Common name: Honey bees

Scientific name: Apis mellifera

Size: male (drone): 5/8 inch long; female (worker): 3/8 to 5/8 inch long; queen: 3/4 inch long

Commonly confused with: yellow jackets, wasps and hornets

 
 

Distinguishing marks:

  • males are robust with large compound eyes
  • queens are elongate and rarely seen
  • workers are most commonly seen
    • variety of colors from yellow to black
    • solid or striped abdomen, often with bands
    • often seen carrying pollen on their hind legs

Distribution: temperate, subtropical and tropical areas worldwide

Habitat: Wild nests are found in hollow trees and manmade structures. Colonies managed by beekeepers are typically kept in wooden hives and may be found in urban, suburban and rural settings. Workers visit flowers in meadows, open woods, agricultural areas, yards and gardens.

 
 
 
Honey bee swarm in a pine tree, David J. Moorhead, University of Georgia www.insectimages.org
Life cycle: Honey bees are highly social, usually consisting of a single queen, between 6,000 and 60,000 workers, and a few hundred to a few thousand drones. Colonies are perennial, usually surviving for several years. At the beginning of the spring, the population of the colony is low. However, as the queen lays eggs, and the workers forage for pollen and nectar to feed the developing brood, it grows through the summer.

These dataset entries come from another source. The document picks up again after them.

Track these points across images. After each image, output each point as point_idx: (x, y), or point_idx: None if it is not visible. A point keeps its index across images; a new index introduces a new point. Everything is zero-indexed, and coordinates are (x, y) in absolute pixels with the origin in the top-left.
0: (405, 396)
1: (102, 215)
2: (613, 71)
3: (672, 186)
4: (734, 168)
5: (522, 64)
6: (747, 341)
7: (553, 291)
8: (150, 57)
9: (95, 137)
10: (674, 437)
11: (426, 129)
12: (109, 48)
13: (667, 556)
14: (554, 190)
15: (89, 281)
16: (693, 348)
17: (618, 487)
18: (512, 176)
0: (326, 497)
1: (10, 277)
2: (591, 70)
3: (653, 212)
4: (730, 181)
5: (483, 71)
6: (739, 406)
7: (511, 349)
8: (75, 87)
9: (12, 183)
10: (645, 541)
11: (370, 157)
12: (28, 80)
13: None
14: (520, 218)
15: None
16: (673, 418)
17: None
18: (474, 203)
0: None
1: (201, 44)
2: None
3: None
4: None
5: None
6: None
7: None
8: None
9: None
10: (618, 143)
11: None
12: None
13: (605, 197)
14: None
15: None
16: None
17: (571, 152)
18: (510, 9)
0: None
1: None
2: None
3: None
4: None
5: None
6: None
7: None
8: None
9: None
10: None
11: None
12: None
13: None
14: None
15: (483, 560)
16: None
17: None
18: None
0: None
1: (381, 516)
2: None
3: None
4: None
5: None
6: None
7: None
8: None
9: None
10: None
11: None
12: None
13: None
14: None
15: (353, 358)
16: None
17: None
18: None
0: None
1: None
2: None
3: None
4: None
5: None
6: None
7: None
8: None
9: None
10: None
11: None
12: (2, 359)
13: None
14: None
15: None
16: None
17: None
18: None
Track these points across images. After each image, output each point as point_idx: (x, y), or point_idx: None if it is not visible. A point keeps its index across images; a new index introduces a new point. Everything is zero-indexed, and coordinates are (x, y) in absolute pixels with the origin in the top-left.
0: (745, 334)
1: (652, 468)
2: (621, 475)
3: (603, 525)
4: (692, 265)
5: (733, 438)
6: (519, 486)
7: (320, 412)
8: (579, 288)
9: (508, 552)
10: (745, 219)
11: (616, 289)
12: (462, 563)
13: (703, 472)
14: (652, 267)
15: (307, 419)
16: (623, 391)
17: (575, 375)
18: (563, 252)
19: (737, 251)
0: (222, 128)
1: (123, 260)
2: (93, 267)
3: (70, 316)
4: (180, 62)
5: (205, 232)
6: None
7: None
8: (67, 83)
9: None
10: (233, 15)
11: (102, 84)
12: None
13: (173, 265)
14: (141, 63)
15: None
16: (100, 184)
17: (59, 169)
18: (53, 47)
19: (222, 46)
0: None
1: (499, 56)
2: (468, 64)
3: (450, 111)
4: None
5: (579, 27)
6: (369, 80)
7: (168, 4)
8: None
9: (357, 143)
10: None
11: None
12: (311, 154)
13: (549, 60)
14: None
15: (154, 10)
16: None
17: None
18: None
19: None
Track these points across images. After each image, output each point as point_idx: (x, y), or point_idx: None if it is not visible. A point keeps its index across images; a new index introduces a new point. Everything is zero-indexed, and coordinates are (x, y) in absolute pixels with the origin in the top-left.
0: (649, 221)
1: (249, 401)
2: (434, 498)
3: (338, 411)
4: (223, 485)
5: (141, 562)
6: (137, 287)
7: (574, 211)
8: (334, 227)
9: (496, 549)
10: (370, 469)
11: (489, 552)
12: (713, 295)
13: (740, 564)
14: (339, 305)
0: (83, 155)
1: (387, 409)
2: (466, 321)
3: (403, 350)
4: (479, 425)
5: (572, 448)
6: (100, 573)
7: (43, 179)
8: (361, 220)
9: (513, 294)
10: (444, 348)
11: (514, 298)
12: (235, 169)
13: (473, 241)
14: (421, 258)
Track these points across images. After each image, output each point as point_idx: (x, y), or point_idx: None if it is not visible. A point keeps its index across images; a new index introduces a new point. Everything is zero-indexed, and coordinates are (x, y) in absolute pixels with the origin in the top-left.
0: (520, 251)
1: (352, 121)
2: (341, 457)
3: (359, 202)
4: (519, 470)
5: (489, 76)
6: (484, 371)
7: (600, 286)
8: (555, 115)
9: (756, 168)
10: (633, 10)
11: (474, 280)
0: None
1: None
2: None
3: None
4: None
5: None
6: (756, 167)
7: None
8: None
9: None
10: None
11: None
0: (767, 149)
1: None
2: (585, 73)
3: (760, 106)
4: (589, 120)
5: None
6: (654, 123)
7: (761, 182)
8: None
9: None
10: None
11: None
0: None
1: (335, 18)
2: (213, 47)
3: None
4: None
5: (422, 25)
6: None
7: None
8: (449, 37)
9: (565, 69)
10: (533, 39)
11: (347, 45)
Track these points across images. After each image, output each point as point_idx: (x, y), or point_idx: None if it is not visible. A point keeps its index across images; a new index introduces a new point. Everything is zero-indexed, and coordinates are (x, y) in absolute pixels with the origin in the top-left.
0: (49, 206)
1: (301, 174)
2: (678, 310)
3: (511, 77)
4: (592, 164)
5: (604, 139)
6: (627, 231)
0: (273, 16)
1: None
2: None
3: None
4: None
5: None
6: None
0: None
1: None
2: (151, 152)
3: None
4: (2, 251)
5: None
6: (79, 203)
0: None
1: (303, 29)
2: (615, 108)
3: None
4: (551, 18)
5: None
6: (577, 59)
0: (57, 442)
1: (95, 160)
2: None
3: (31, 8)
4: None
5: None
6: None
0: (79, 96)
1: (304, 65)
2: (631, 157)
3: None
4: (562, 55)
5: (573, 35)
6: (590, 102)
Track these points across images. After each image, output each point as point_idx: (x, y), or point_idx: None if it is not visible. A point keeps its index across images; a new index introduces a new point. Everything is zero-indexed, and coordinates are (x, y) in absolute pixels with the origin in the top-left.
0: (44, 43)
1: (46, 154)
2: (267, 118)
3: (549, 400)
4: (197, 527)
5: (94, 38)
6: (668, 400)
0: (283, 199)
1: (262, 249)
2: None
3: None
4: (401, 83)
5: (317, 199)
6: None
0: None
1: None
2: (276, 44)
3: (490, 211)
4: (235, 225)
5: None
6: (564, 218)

Colonies reproduce by swarming, which typically occurs in May or June, but occasionally in September or October. A swarm consists of the original queen and several thousand workers. A swarm will cluster on a branch near the original nest while scouts seek a new, permanent location. This may take a few hours or a few days. Rarely, a swarm will build a new nest where it first alights. Honey bees prefer to nest in hollow cavities of trees, but manmade structures are commonly selected as well. All individuals within a colony, except the drones, survive the winter on stored honey.
 
 
 

Damage: Honey bees nesting in the wall of a house or building present two problems. First they pose a stinging hazard. Second, they can cause structural or aesthetic damage. If the colony is killed or dies, honey may ferment and create a nuisance odor. The wax comb may sag or melt, and honey may flow from the combs and damage drywall and plaster.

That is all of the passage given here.